What the exercise asks -
Could you rewrite all the records below with "chart" changed to "graph" and everything else unchanged, leaving the pictures out?

Source material -

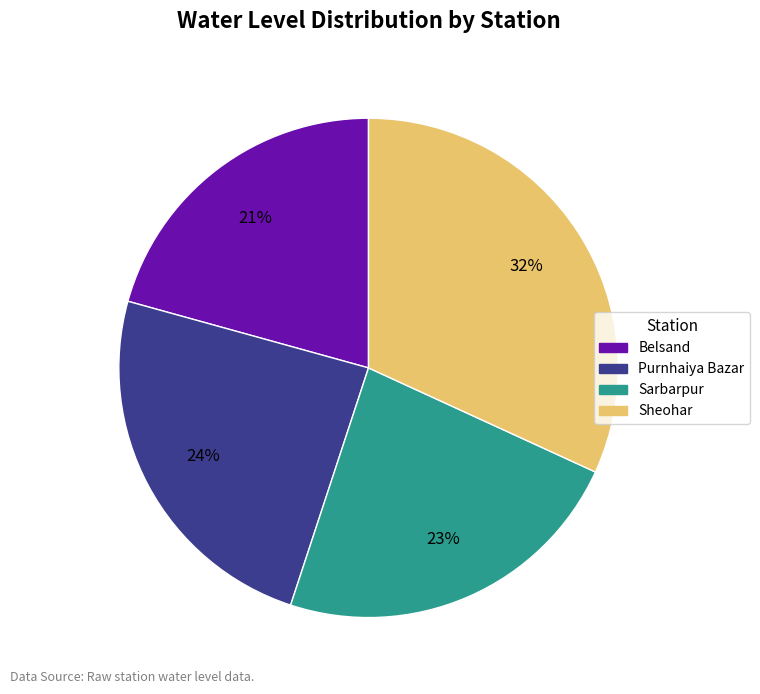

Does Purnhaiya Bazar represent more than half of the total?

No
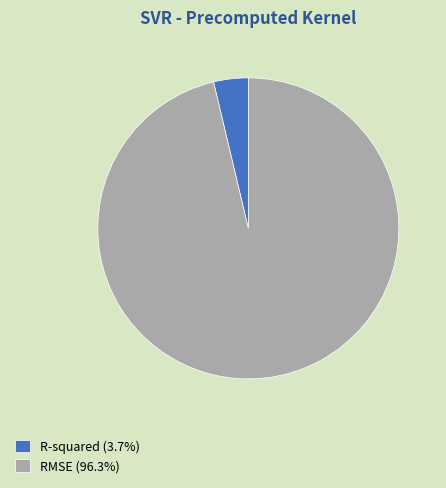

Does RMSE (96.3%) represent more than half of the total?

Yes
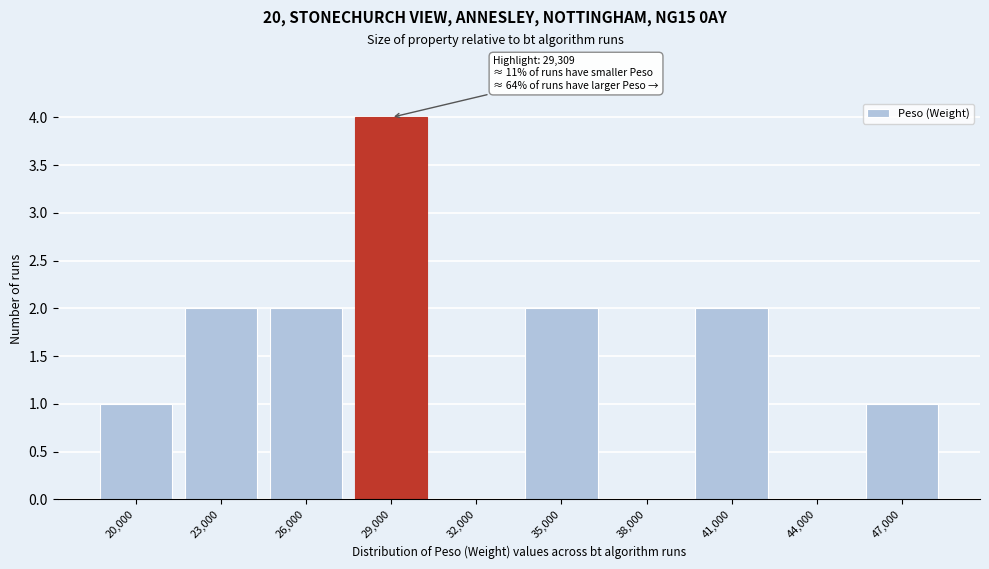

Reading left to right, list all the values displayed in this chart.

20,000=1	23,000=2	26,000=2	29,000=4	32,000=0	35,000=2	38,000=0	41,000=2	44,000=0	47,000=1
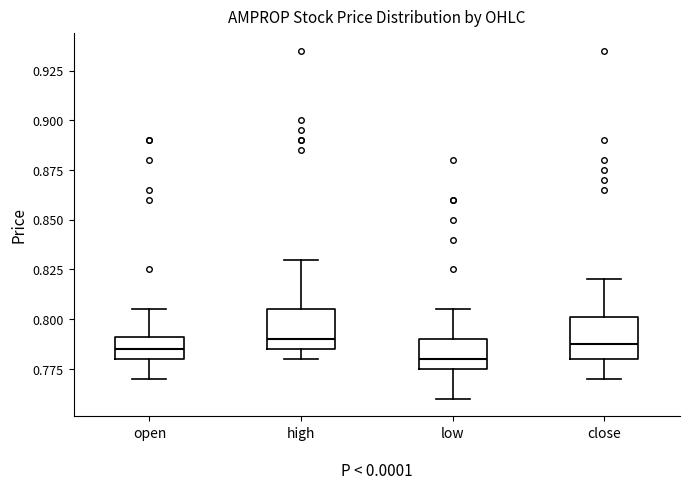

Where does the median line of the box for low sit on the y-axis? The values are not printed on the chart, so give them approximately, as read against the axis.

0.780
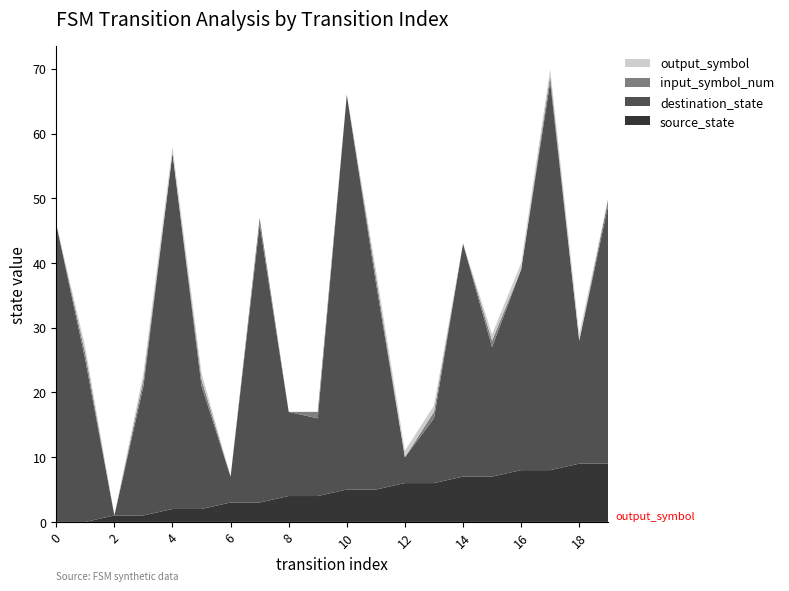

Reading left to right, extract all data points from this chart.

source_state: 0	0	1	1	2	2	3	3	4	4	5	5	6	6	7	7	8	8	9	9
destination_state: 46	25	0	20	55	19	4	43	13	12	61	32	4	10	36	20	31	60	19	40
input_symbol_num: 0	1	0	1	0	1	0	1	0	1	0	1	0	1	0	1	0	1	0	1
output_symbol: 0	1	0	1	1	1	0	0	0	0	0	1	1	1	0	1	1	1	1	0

Finished task -
Does Purnhaiya Bazar represent more than half of the total?

No

Does RMSE (96.3%) represent more than half of the total?

Yes

Reading left to right, list all the values displayed in this graph.

20,000=1	23,000=2	26,000=2	29,000=4	32,000=0	35,000=2	38,000=0	41,000=2	44,000=0	47,000=1

Where does the median line of the box for low sit on the y-axis? The values are not printed on the graph, so give them approximately, as read against the axis.

0.780

Reading left to right, extract all data points from this graph.

source_state: 0	0	1	1	2	2	3	3	4	4	5	5	6	6	7	7	8	8	9	9
destination_state: 46	25	0	20	55	19	4	43	13	12	61	32	4	10	36	20	31	60	19	40
input_symbol_num: 0	1	0	1	0	1	0	1	0	1	0	1	0	1	0	1	0	1	0	1
output_symbol: 0	1	0	1	1	1	0	0	0	0	0	1	1	1	0	1	1	1	1	0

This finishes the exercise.